Page 144 - Gülden Bülbüllere Aşk ve Muhabbet - Abdurrahim Reyhan Erzincani
P. 144
Aşk ve Mahviyet 139
—Horasan'da halı dokumasını işitmişler ama eninden ucundan
haberleri yok.
Şimdi tasavvuf kitaplarını okuyorlar, mesela diyelim ki başka her bir
tarikatın eğitimi değişir, hâli değişir. Onlardan bir şeyler işitiyorlar,
duyuyorlar. Halbuki bu zamanımızda zahiren bunların hepsi kalkmış.
Mesela yine geçmişin adabını tatbik eden tarikatlar var. Mesela
hizmetini de gören tarikatlar var.
Ama bizim tarikatımızda şimdi bunlar kalkmamış da kolaylaştırılmış,
veya da gizlenmiş, sindirilmiş. Anlaşıldı mı efendim?
Bunlar sindirildiyse demin ifade ettiğimiz gibi mesela mürit gönül
muamelesinden tatmin olamıyor da,
—İllaki ben çile çekeceğim, yemeyeceğim, aç duracağım veyahut da
çok ibadet edeceğim. Veyahut da mesela nefsimin arzularını terk
edeceğim, derse,
Evet, nefsin arzuları vardır; meşru, bir de gayrimeşru. Bir yasak
olmayan, bir de yasak olanlar, haram olanlar vardır.
Fakat bizde mühim olan bir insan mesela rabıtasıyla her işini, her
ef’alini rabıtasıyla işlerse onlar emir hududunda olur. Başka hiçbir
zarar gelmiyor, hem de terakkisi de muazzam oluyor.
İşte bunu biz anlatamıyoruz, yahu!
Onlar illaki yok, karşısındakileri görüyor, ben de öyle olacağım.

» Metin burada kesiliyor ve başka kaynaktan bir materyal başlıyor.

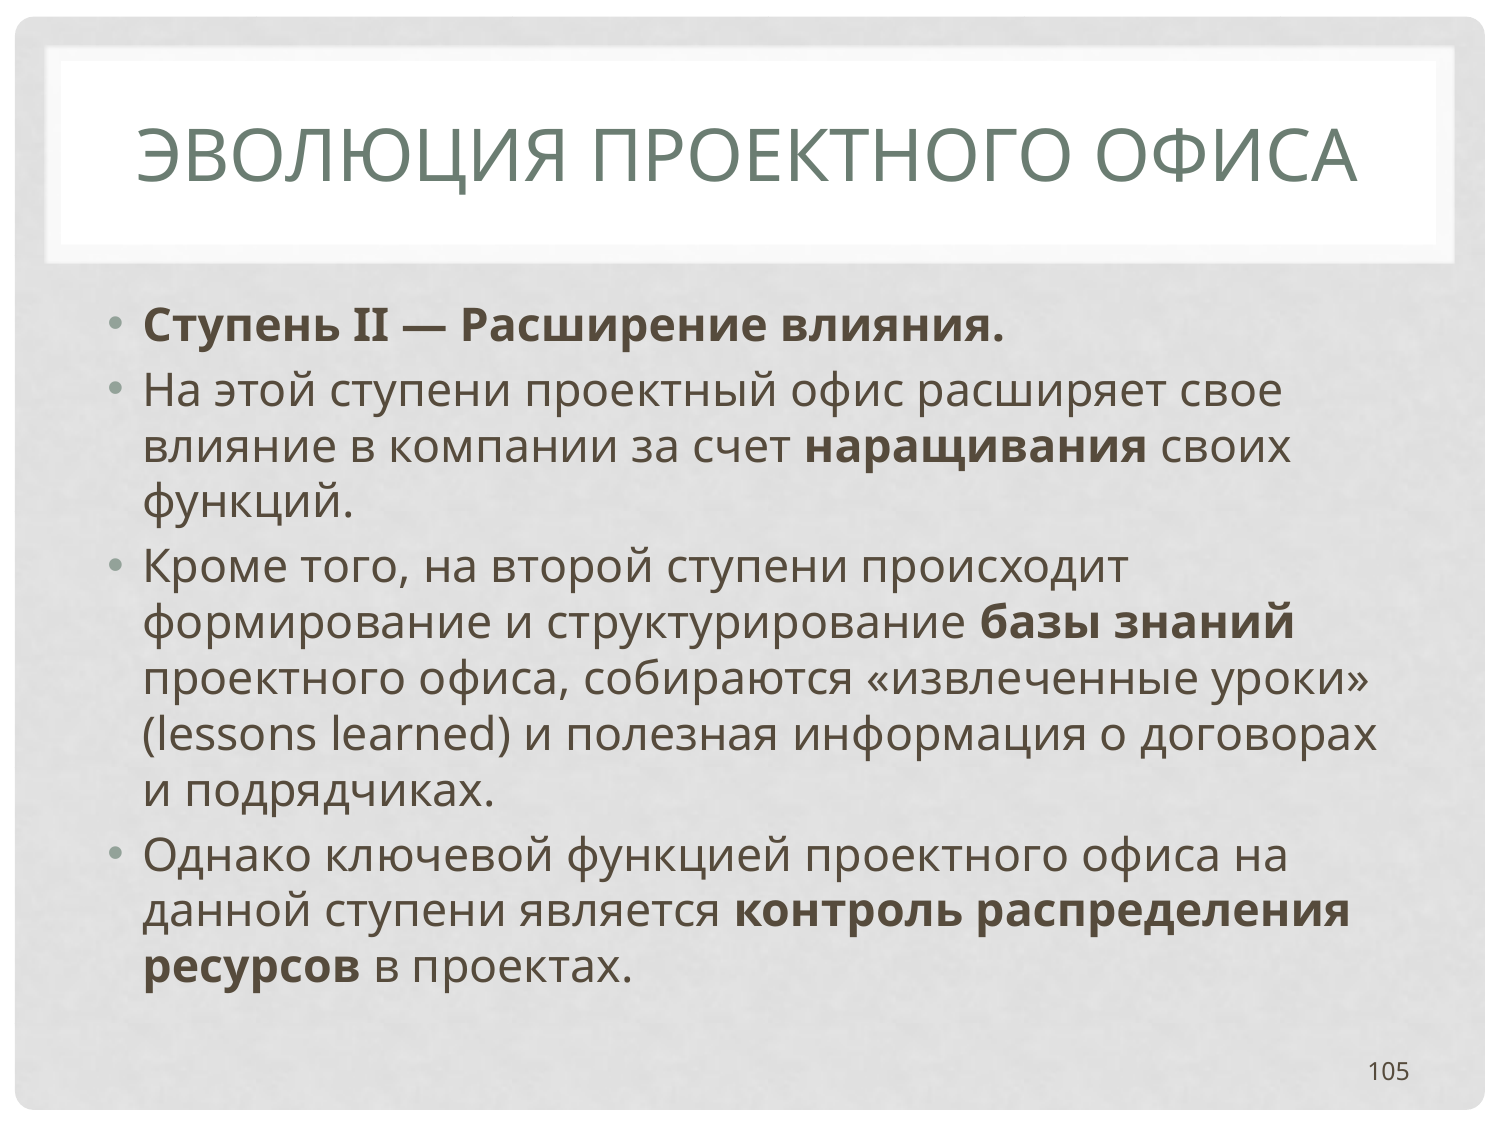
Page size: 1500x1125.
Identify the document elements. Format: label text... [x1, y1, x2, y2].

Git kardaş öyle ol sen! Daha ne edeyim.
Abdülhalik Gücdüvani Hazretleri ne buyurmuş?
—Zahirinizi gözetmeyin, zahirinizi gözetirseniz batınınız harap olur.
Elbiseyle mi gözetmeyin demiş? Elbiseyi burada kastetmemiş.
Kendinizi amelle süslemeyin, amelle gözetmeyin. Zahirinizi
gözetmeyin, zahir gözetmek batın harabatına işarettir.
Yani hepsi geliyor mahviyetin başına. İşte bunu anlatamıyorsun.
Nakşibendî Efendimizin emri de bu.
—Sair tarikatların nihayet kârını bidayete getirdik.
İşte nedir?
Bizim tarikatımızda bidayeti de mahviyet, nihayeti de mahviyet.